I am looking for a free editing tool (for PS CS4 running on Mac OS X) to remove the background just like GML Matting. Unfortunately, GML is not supported on Mac version. I appreciate your inputs and share experiences.


----------



## kalmkidd (Apr 30, 2009)

if you have photoshop what do u mean a tool? photoshop removes backgrounds in itself.


----------



## DeadPixel (May 1, 2009)

kalmkidd said:


> if you have photoshop what do u mean a tool? photoshop removes backgrounds in itself.


GML Matting is a photoshop plug-in which supposed to remove background easier and faster 

And does it quite good! For a complexed parts in removing backgrounds (like hair etc.) it is very handy.


----------



## IanK (May 2, 2009)

Smartmask 2.0. http://akvis.com/en/smartmask/download-selection-tool.php10 day trial on there web page. I have never personally used it, but Im DL'n now.
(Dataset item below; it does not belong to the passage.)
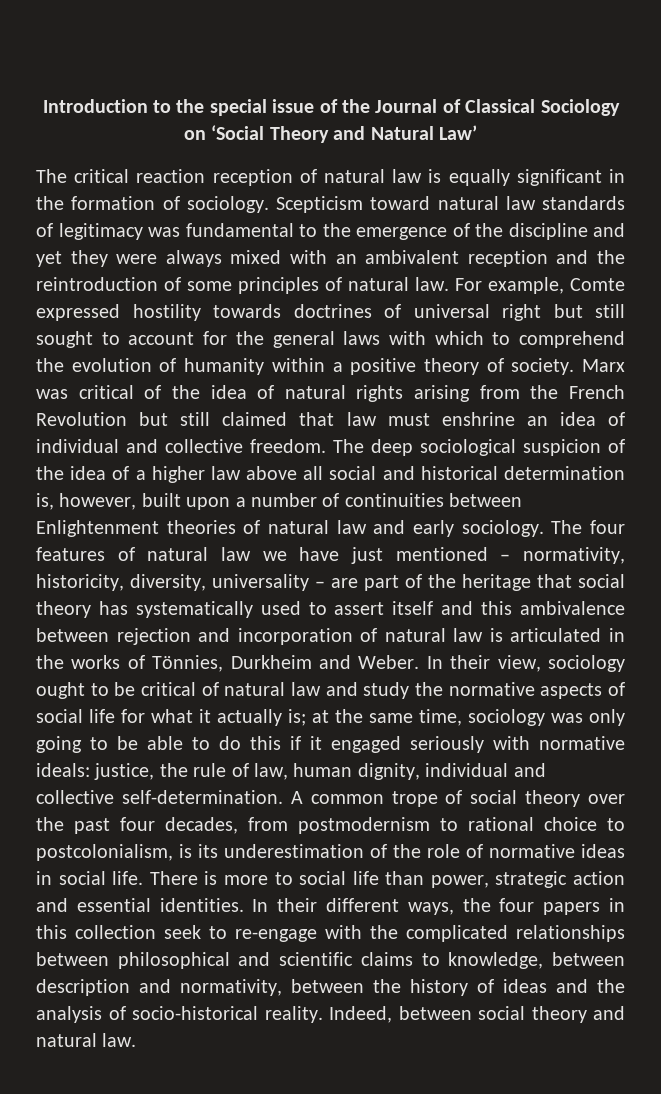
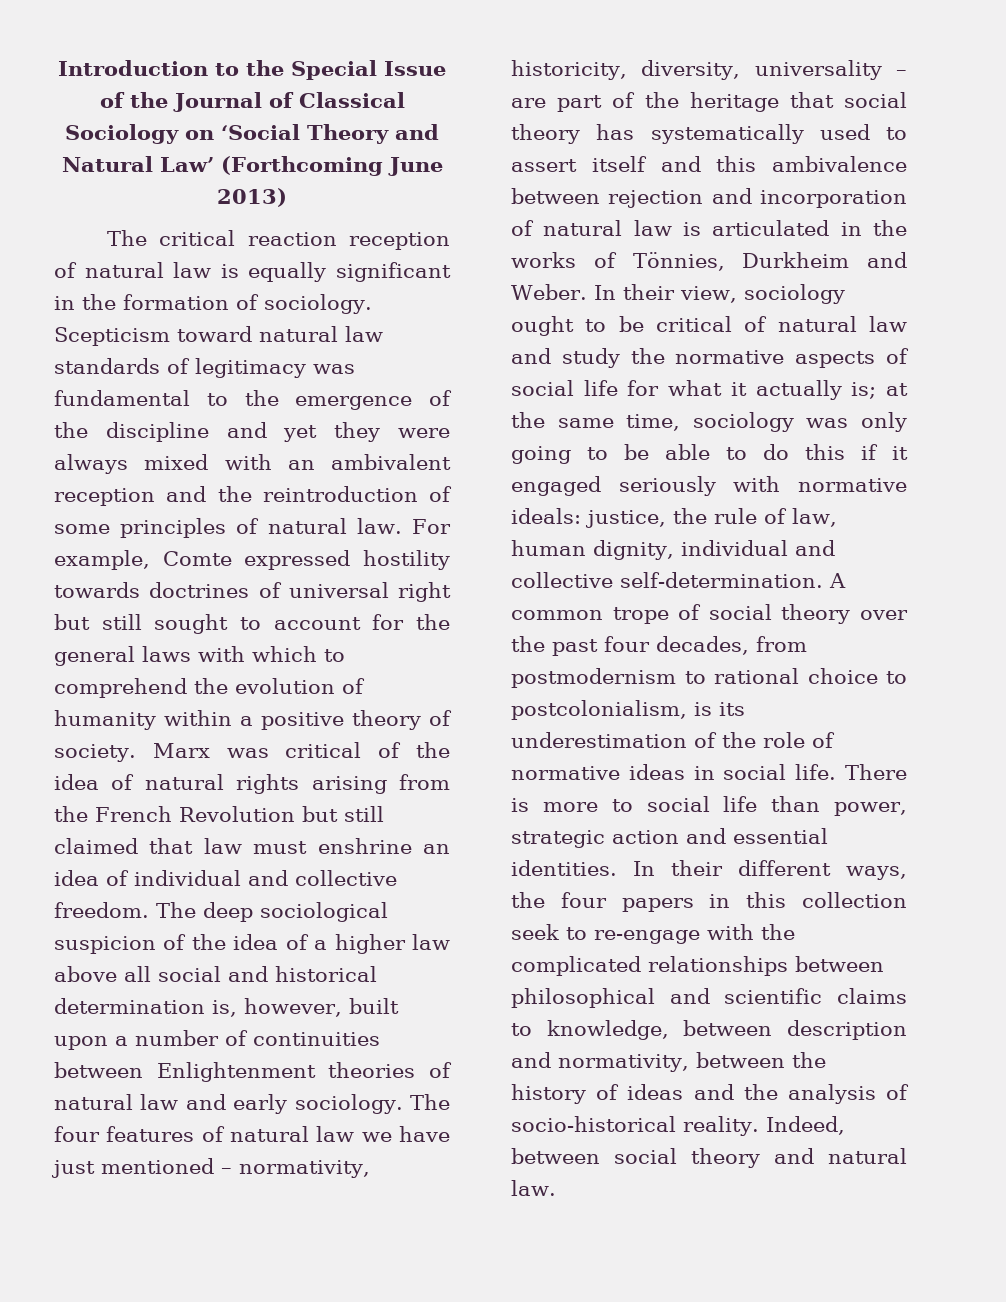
[209,99,315,116] special issue -> [291,60,446,80] Special Issue
(477, 132) none -> [220,156,443,176] [217,188,287,207] (Forthcoming June 2013)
We shall see.

Link to screen shots and such: http://akvis.com/en/smartmask-tutorial/examples/cut-out-human.php


----------



## Photoadder (May 2, 2009)

IanK said:


> the full version and easily be found via bittorrent. I have never personally used it, but Im DL'n now. We shall see.



Heh i have a advice - do not say that you breaking the law on such a large forum ;-)


----------



## IanK (May 2, 2009)

Photoadder said:


> Heh i have a advice - do not say that you breaking the law on such a large forum ;-)


----------



## DeadPixel (May 2, 2009)

Ah yes, I remember 'Vertus Fluid Mask' plug-in was doing something similar. 
But it wasn't free.


----------